THE PROBLEM:
Make an exact copy of all the data.

DATA RECORDS:
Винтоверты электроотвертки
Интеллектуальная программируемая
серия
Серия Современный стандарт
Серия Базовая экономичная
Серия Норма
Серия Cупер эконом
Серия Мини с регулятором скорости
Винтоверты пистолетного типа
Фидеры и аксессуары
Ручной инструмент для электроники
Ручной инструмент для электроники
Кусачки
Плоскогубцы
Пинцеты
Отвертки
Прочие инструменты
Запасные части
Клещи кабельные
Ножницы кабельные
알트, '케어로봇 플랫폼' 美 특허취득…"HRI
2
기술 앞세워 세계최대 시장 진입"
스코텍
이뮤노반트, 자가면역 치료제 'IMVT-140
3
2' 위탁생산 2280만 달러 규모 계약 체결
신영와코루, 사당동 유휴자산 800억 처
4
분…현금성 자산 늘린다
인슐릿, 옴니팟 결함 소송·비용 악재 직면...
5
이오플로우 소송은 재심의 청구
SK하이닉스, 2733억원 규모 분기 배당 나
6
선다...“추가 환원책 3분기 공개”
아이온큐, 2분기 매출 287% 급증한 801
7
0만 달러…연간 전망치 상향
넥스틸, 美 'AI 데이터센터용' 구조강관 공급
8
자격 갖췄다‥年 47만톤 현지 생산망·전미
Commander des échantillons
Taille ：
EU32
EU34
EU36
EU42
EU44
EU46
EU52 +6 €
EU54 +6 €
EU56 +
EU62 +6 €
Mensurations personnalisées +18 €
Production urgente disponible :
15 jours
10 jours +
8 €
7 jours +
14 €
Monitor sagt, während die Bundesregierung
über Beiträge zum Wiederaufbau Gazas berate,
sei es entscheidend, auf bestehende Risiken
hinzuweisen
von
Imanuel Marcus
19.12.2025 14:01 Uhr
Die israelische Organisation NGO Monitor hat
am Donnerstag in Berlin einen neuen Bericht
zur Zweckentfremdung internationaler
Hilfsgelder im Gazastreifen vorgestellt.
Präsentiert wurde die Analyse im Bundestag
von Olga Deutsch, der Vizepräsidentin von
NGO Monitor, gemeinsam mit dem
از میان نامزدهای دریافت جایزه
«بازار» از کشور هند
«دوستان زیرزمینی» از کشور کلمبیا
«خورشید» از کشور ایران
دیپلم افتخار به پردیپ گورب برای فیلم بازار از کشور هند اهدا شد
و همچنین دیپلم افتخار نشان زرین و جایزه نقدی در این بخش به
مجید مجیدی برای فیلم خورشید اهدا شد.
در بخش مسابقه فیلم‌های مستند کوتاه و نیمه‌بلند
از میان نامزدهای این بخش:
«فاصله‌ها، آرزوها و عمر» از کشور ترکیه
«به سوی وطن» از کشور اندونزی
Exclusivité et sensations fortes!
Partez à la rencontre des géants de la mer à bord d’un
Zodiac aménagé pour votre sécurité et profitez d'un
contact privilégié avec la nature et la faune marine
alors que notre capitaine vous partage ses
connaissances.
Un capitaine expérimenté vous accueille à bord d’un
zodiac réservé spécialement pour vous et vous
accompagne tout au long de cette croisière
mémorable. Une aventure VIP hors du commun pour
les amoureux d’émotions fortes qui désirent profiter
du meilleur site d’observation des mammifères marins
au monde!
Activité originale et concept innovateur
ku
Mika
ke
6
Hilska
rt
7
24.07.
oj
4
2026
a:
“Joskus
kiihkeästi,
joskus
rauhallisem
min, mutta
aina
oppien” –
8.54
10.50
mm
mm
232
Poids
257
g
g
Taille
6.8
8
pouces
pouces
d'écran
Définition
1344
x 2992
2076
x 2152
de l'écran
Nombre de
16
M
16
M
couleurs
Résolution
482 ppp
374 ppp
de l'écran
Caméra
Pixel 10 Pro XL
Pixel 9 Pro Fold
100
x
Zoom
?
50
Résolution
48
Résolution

RESPONSE TO THIS EXERCISE:
Винтоверты электроотвертки
Интеллектуальная программируемая
серия
Серия Современный стандарт
Серия Базовая экономичная
Серия Норма
Серия Cупер эконом
Серия Мини с регулятором скорости
Винтоверты пистолетного типа
Фидеры и аксессуары
Ручной инструмент для электроники
Ручной инструмент для электроники
Кусачки
Плоскогубцы
Пинцеты
Отвертки
Прочие инструменты
Запасные части
Клещи кабельные
Ножницы кабельные
알트, '케어로봇 플랫폼' 美 특허취득…"HRI
2
기술 앞세워 세계최대 시장 진입"
스코텍
이뮤노반트, 자가면역 치료제 'IMVT-140
3
2' 위탁생산 2280만 달러 규모 계약 체결
신영와코루, 사당동 유휴자산 800억 처
4
분…현금성 자산 늘린다
인슐릿, 옴니팟 결함 소송·비용 악재 직면...
5
이오플로우 소송은 재심의 청구
SK하이닉스, 2733억원 규모 분기 배당 나
6
선다...“추가 환원책 3분기 공개”
아이온큐, 2분기 매출 287% 급증한 801
7
0만 달러…연간 전망치 상향
넥스틸, 美 'AI 데이터센터용' 구조강관 공급
8
자격 갖췄다‥年 47만톤 현지 생산망·전미
Commander des échantillons
Taille ：
EU32
EU34
EU36
EU42
EU44
EU46
EU52 +6 €
EU54 +6 €
EU56 +
EU62 +6 €
Mensurations personnalisées +18 €
Production urgente disponible :
15 jours
10 jours +
8 €
7 jours +
14 €
Monitor sagt, während die Bundesregierung
über Beiträge zum Wiederaufbau Gazas berate,
sei es entscheidend, auf bestehende Risiken
hinzuweisen
von
Imanuel Marcus
19.12.2025 14:01 Uhr
Die israelische Organisation NGO Monitor hat
am Donnerstag in Berlin einen neuen Bericht
zur Zweckentfremdung internationaler
Hilfsgelder im Gazastreifen vorgestellt.
Präsentiert wurde die Analyse im Bundestag
von Olga Deutsch, der Vizepräsidentin von
NGO Monitor, gemeinsam mit dem
از میان نامزدهای دریافت جایزه
«بازار» از کشور هند
«دوستان زیرزمینی» از کشور کلمبیا
«خورشید» از کشور ایران
دیپلم افتخار به پردیپ گورب برای فیلم بازار از کشور هند اهدا شد
و همچنین دیپلم افتخار نشان زرین و جایزه نقدی در این بخش به
مجید مجیدی برای فیلم خورشید اهدا شد.
در بخش مسابقه فیلم‌های مستند کوتاه و نیمه‌بلند
از میان نامزدهای این بخش:
«فاصله‌ها، آرزوها و عمر» از کشور ترکیه
«به سوی وطن» از کشور اندونزی
Exclusivité et sensations fortes!
Partez à la rencontre des géants de la mer à bord d’un
Zodiac aménagé pour votre sécurité et profitez d'un
contact privilégié avec la nature et la faune marine
alors que notre capitaine vous partage ses
connaissances.
Un capitaine expérimenté vous accueille à bord d’un
zodiac réservé spécialement pour vous et vous
accompagne tout au long de cette croisière
mémorable. Une aventure VIP hors du commun pour
les amoureux d’émotions fortes qui désirent profiter
du meilleur site d’observation des mammifères marins
au monde!
Activité originale et concept innovateur
ku
Mika
ke
6
Hilska
rt
7
24.07.
oj
4
2026
a:
“Joskus
kiihkeästi,
joskus
rauhallisem
min, mutta
aina
oppien” –
8.54
10.50
mm
mm
232
Poids
257
g
g
Taille
6.8
8
pouces
pouces
d'écran
Définition
1344
x 2992
2076
x 2152
de l'écran
Nombre de
16
M
16
M
couleurs
Résolution
482 ppp
374 ppp
de l'écran
Caméra
Pixel 10 Pro XL
Pixel 9 Pro Fold
100
x
Zoom
?
50
Résolution
48
Résolution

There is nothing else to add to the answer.